===== Excerpt to read

Reviews 

“Bad Girls”

By | August 13th, 2018
Posted in Reviews | % Comments

It’s 8pm on New Year’s Eve 1958 at mob-run Cuban casino, El Eden, and singer Taffy is on stage, while single mother and dancer Ana cares for her daughter backstage, and Gangster girlfriend Carole is getting ready for the night’s celebrations by sleeping with her mobster boyfriend’s driver. It’s almost midnight, the verge of 1959, Taffy is due back on stage; these women have killed an American gangster and a Cuban general and are preparing to steal six million dollars and escape their current lives. This is “Bad Girls,” the new graphic novel from writer Alex de Campi and artist Victor Santos, a revolutionary story of crime, ticking clocks, and women reclaiming agency.

Cover by Victor Santos
Written & Lettered by Alex de Campi
Illustrated by Victor Santos
In this heart-pounding, starkly colored, and visually stunning graphic novel, three women have twelve hours to get out of Cuba with six-million dollars on the night of New Year’s Eve 1958.
Gangster’s moll Carole, jazz singer Taffy, and mambo queen Ana all have their reasons for needing to escape the El Eden Casino in Havana. And on the tumultuous night of New Year’s Eve, when Cuban dictator Fulgencio Batista flees the country and the nation falls to Fidel Castro, they get their chance…with the help of six suitcases filled with stolen dirty money. Of course, it’s one thing to get the cash…and quite another to get off the island alive.
From the Eisner-nominated writer Alex de Campi and virtuoso artist Victor Santos, this story of three strong and multifaceted women struggling to leave their pasts behind in a tension-filled getaway is timely, fast-paced, and gripping.

==========

— Questions —
1. In the graphic novel review, why doesn't stealing the money end the women's danger? Answer in one to three sentences.
2. In the graphic novel review, what is the name of the mob-run casino where the story takes place?
3. Pick up the graphic novel review from where it stops.
None of the material is needed here.

===== Recorded data

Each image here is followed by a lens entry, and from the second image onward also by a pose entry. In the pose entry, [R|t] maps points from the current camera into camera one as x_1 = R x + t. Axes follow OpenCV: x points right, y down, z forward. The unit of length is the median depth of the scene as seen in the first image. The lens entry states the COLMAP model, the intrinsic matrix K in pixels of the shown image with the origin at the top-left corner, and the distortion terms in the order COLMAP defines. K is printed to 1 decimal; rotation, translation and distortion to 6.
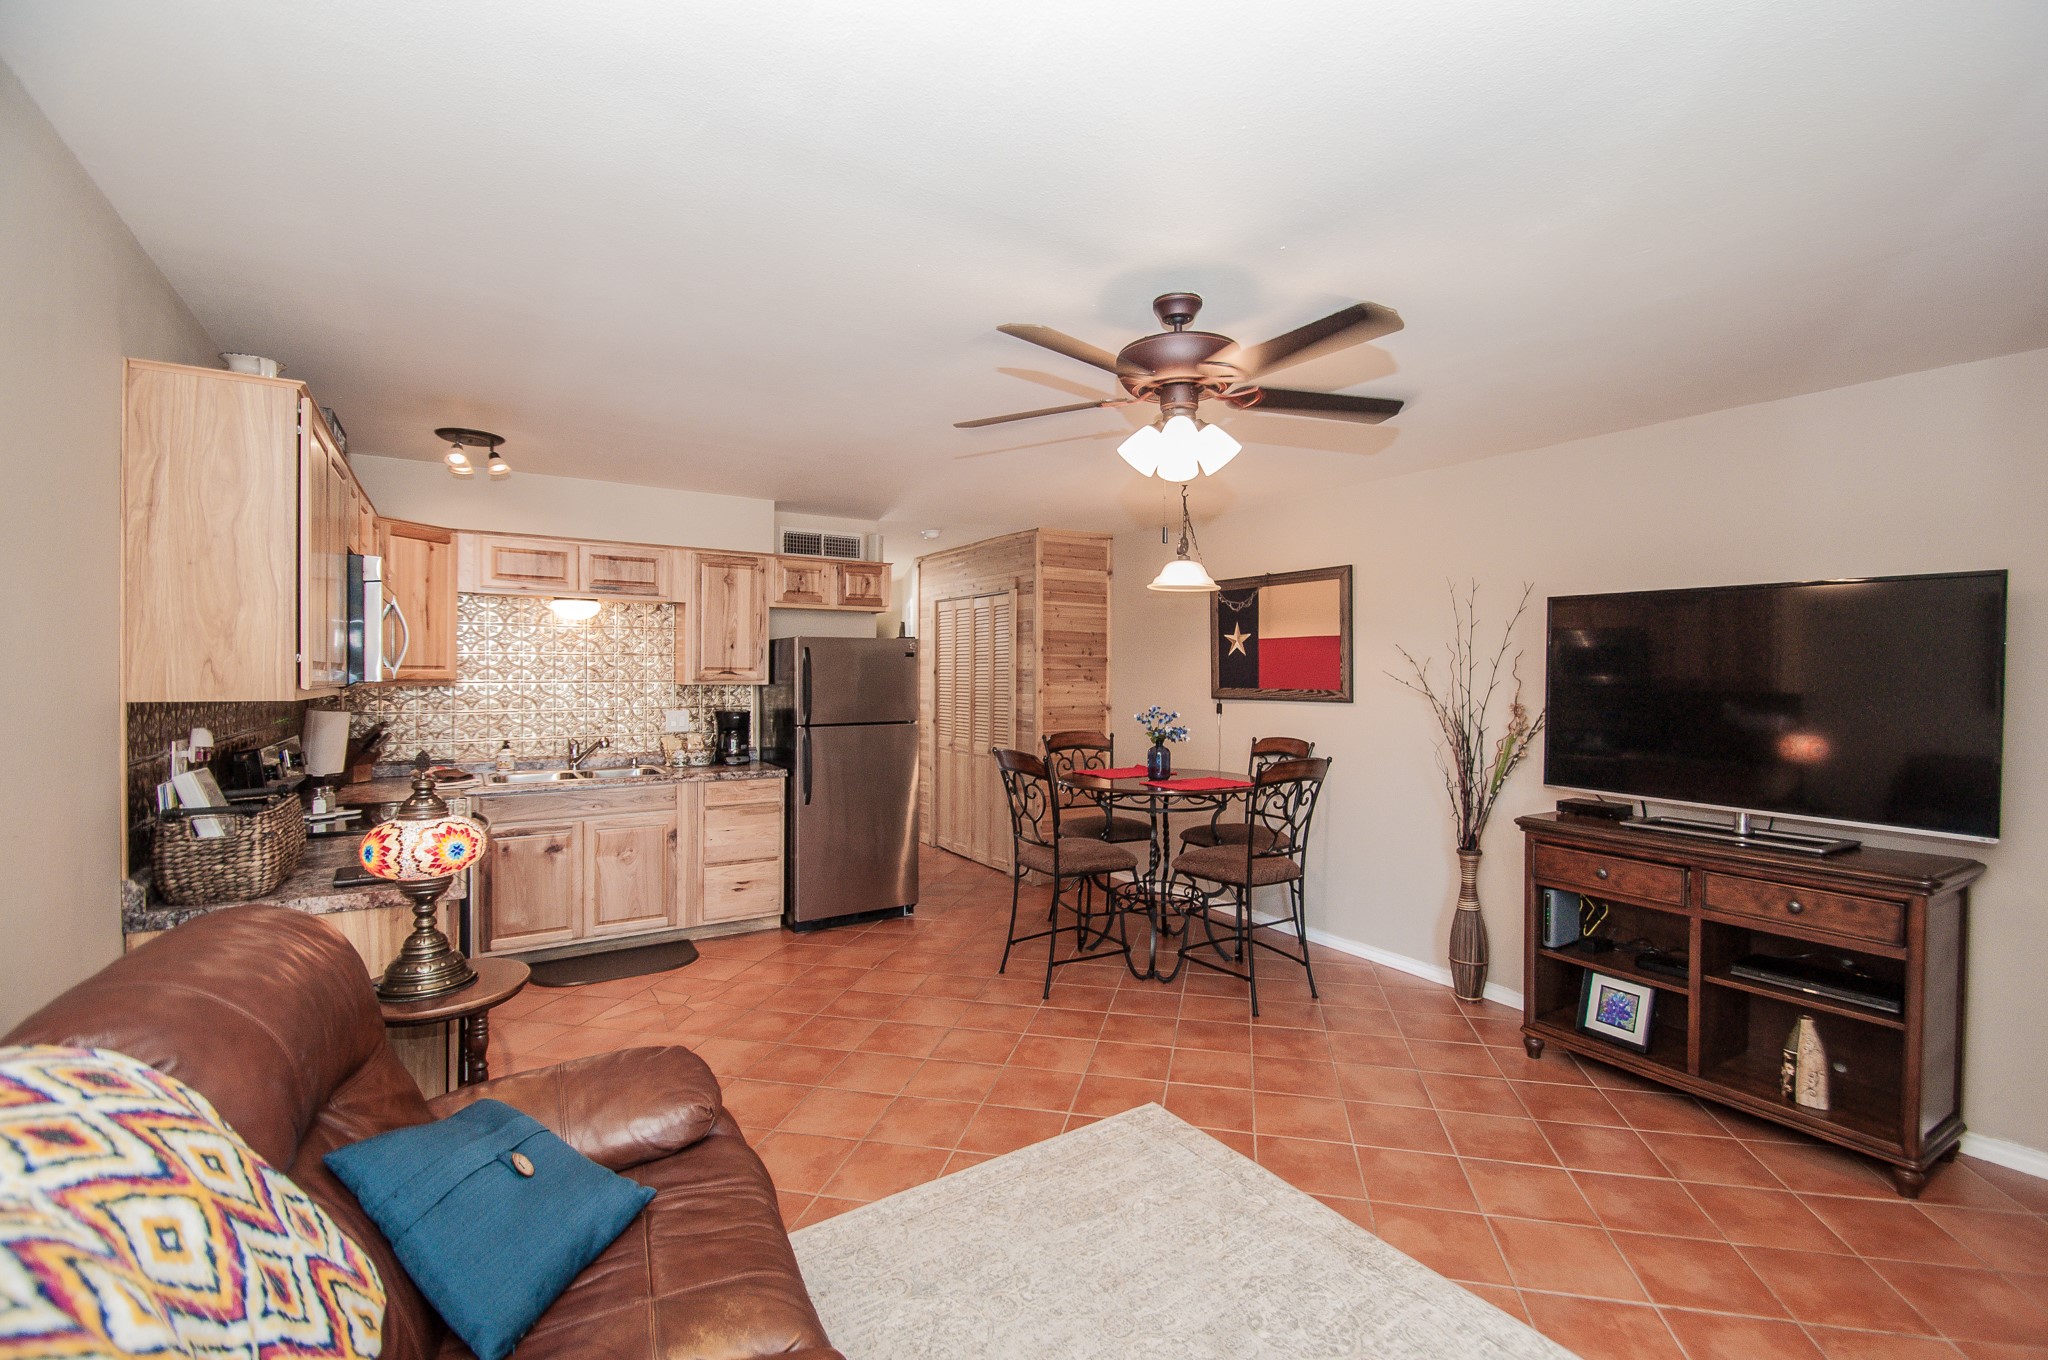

==========

— Answer section —
1. Getting the six million dollars is only one part of their task. They still have to get off the island alive, which the review says is quite another matter.

2. El Eden, in Havana.

3.
This noir story of women struggling to get by, who are presented with hope, a way out from Carole’s coercive relationship, a better life for Ana’s daughter, is subtly political. In this #MeToo moment, women in coercive situations are finding a voice and agency, in “Bad Girls,” they fight their way out. Our heroes, these bad girls, violently find their own way against American mobsters and Batista’s soldiers. They take the ill-gotten wealth of these bad men and aim to use it to protect themselves and their families, rather than the naked greed of the gangs and corrupt military. This is all against the backdrop of revolutionary Cuba, as Castro pushes nearer, and government officials flee the island. Just like now in America, the UK, and Europe, this setting is a tumultuous political moment for Cuba, there is a lot of hope but also fear and violence and insecurity. All the characters in “Bad Girls” are unsure of what tomorrow may bring, putting them in a position where they actions can be large, dramatic, and brutal.

The progression of time, a push toward that unknown tomorrow, is a constant presence. Striking all black title pages, a strong contrast from the colourful and often intricate art, just display the time as a chapter title – one each hour from 8pm until 5am. This ticking clock provides the book with a constant forward momentum, building and building as the pages turn. Having said that, at first, it does feel a little slow, it takes a while to get to those suitcases containing six-million dollars. The early part of the book does provide a characterful foundation for later drama to be built upon, but the hook of the plot comes a little later than you might expect.

What kept me going through that beginning, before I was truly hooked, was how gorgeous the book looks. Santos renders the pages with deliciously heavy shadows and large, distinctive characterisations reminiscent of the late Darwyn Cooke. Every page is so alive with colour and character, it’s hard to look away. This striking style carries through to the layouts of the pages. With a few notable exceptions, Santos’s pages run full bleed, utilising the full space of the page to wrap you up in this world. Often a page will be dominated by one feature image, with a string of floating, smaller panels, with their thick white borders guiding you through specific aspects of the scene, in some really exciting ways.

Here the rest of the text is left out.